Protection et efficacité : Le texte protège également le processus amiable en prévoyant l'interruption du délai de péremption de l'instance lorsque les parties s'engagent dans une conciliation ou une médiation. L'objectif est de leur permettre de négocier sereinement sans craindre la caducité de la procédure.
3. Recodification des MARD et innovations procédurales
Le décret n° 2025-660 procède à une réorganisation complète du Livre V du Code de procédure civile, qui regroupe désormais l'ensemble des règles relatives aux modes amiables.
Clarification et harmonisation : L'ensemble des dispositions relatives à la conciliation, à la médiation et à la procédure participative sont regroupées pour une meilleure lisibilité.
Nouvelles dispositions : Le décret introduit également des innovations, comme la possibilité pour l'expert judiciaire de concilier les parties, ou la mise en place d'un "juge d'appui" en cas de difficulté liée aux expertises.
En somme, ce décret consolide la place des modes amiables de résolution des différends en tant que pierre angulaire du système judiciaire. Pour les professionnels du droit, il s'agit d'une incitation à maîtriser non seulement le contentieux, mais aussi les mécanismes de négociation et de médiation, qui sont désormais au cœur de la procédure civile.
Qu'en est-il pour le divorce et les autres procédures familiales
Le décret n° 2025-660 donne également un rôle central à la médiation dans les affaires familiales. Bien que la médiation reste en principe volontaire, le juge peut désormais enjoindre de manière plus ferme les parties à y recourir.
Audience de règlement amiable : Le juge aux affaires familiales (JAF), comme tout juge civil, pourra désormais orienter les parties vers une audience de règlement amiable, menée par un juge qui ne tranchera pas le litige sur le fond.
Rencontre obligatoire : Dans le cadre des procédures de divorce et de séparation, le juge peut ordonner une injonction de rencontrer un médiateur. Un refus sans motif légitime pourra entraîner une amende civile, renforçant ainsi la contrainte.
Protection de la procédure en cours : L'engagement dans une médiation familiale suspend les délais de péremption de l'instance, permettant aux époux de négocier sereinement sans craindre que leur action ne devienne caduque.
5. Simplification et sécurisation de la procédure de divorce par consentement mutuel
Le décret rationalise les procédures existantes, notamment le divorce par consentement mutuel par acte sous seing privé contresigné par avocats.

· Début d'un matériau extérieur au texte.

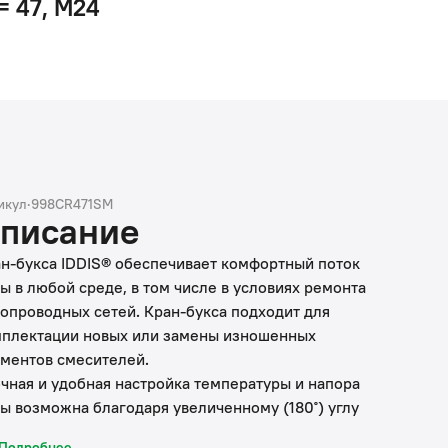
= 47, M24
икул
·
998CR471SM
писание
н-букса IDDIS® обеспечивает комфортный поток
ы в любой среде, в том числе в условиях ремонта
опроводных сетей. Кран-букса подходит для
плектации новых или замены изношенных
ментов смесителей.
очная и удобная настройка температуры и напора
ы возможна благодаря увеличенному (180˚) углу
орота.
Подробнее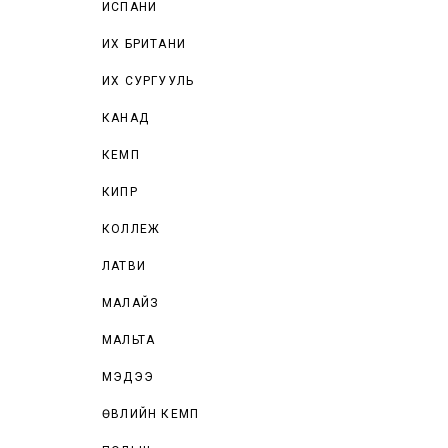
ИСПАНИ
ИХ БРИТАНИ
ИХ СУРГУУЛЬ
КАНАД
КЕМП
КИПР
КОЛЛЕЖ
ЛАТВИ
МАЛАЙЗ
МАЛЬТА
МЭДЭЭ
ӨВЛИЙН КЕМП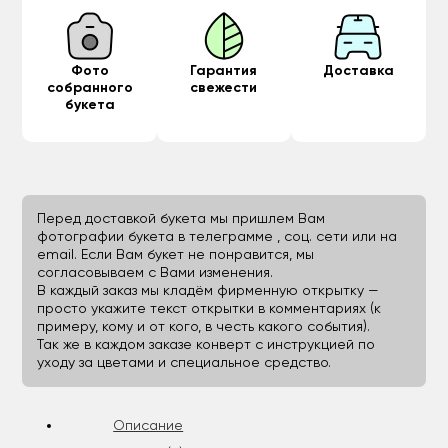
Фото
Гарантия
Доставка
собранного
свежести
букета
Перед доставкой букета мы пришлем Вам
фотографии букета в телеграмме , соц. сети или на
email. Если Вам букет не понравится, мы
согласовываем с Вами изменения.
В каждый заказ мы кладём фирменную открытку —
просто укажите текст открытки в комментариях (к
примеру, кому и от кого, в честь какого события).
Так же в каждом заказе конверт с инструкцией по
уходу за цветами и специальное средство.
Описание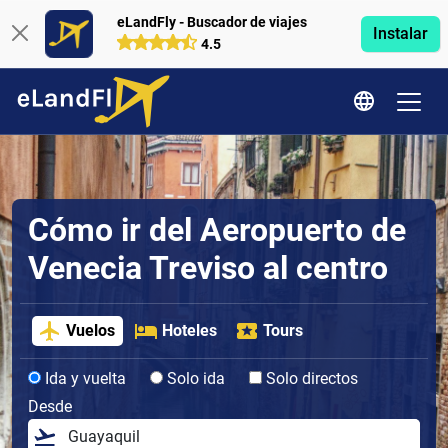
eLandFly - Buscador de viajes
Instalar
4.5
Cómo ir del Aeropuerto de
Venecia Treviso al centro
Vuelos
Hoteles
Tours
Ida y vuelta
Solo ida
Solo directos
Desde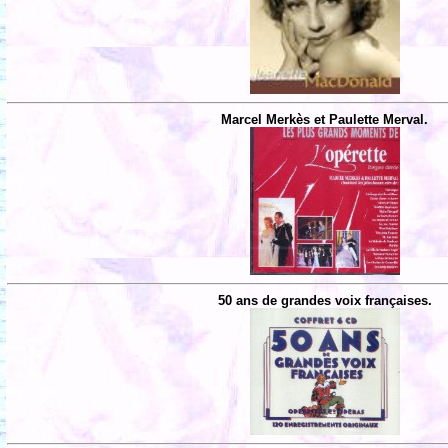
Marcel Merkès et Paulette Merval.
50 ans de grandes voix françaises.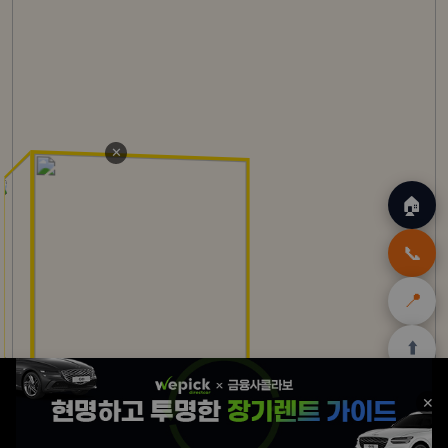
✕
🏠
📞
📍
⬆️
🏠
✈️
🛒
🎁
🛡️
✕
홈
트립
테무
쿠팡
여행
닷컴
쿠폰
할인
보험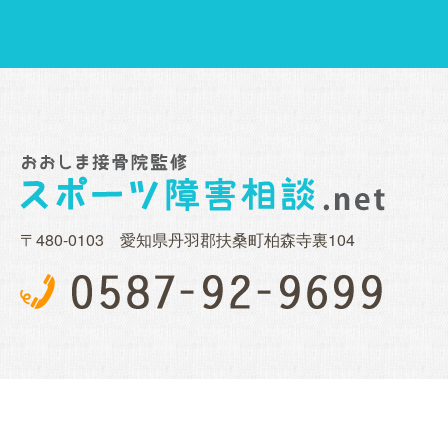
〒480-0103 愛知県丹羽郡扶桑町柏森寺裏104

Force exécutoire de l'accord : L'accord issu d'une médiation ou d'une procédure participative peut désormais être directement doté de la force exécutoire par un simple dépôt auprès du greffe, ce qui sécurise juridiquement la solution trouvée par les parties sans qu'une homologation judiciaire ne soit toujours nécessaire.
Formalisation des accords : Le texte facilite et encadre la rédaction des accords, ce qui est particulièrement pertinent pour les avocats rédigeant les conventions de divorce. Il s'agit de s'assurer que les accords amiables respectent l'ordre public et l'intérêt de l'enfant.
6. Autres procédures familiales
Le renforcement des MARD ne s'applique pas qu'au divorce, mais à l'ensemble du contentieux familial, y compris les litiges relatifs à l'exercice de l'autorité parentale, à la résidence des enfants, ou aux pensions alimentaires.
En résumé, le décret n° 2025-660 est une véritable "révolution culturelle" pour le droit de la famille. Il incite fortement les avocats et les justiciables à explorer et à privilégier la voie amiable, faisant de la négociation et de la médiation des outils incontournables pour résoudre les litiges familiaux.
7. Entrée en vigueur
Ce décret entre en vigueur le 1er septembre 2025 et il est applicable aux instances en cours à cette date.
Toutefois, par dérogation à cette disposition, les dispositions relatives à l'instruction conventionnelle ne s'appliquent qu'aux instances introduites à compter de cette
date.
Lien vers le texte officiel : Décret n° 2025-660 du 18 juillet 2025, J.O. du 19.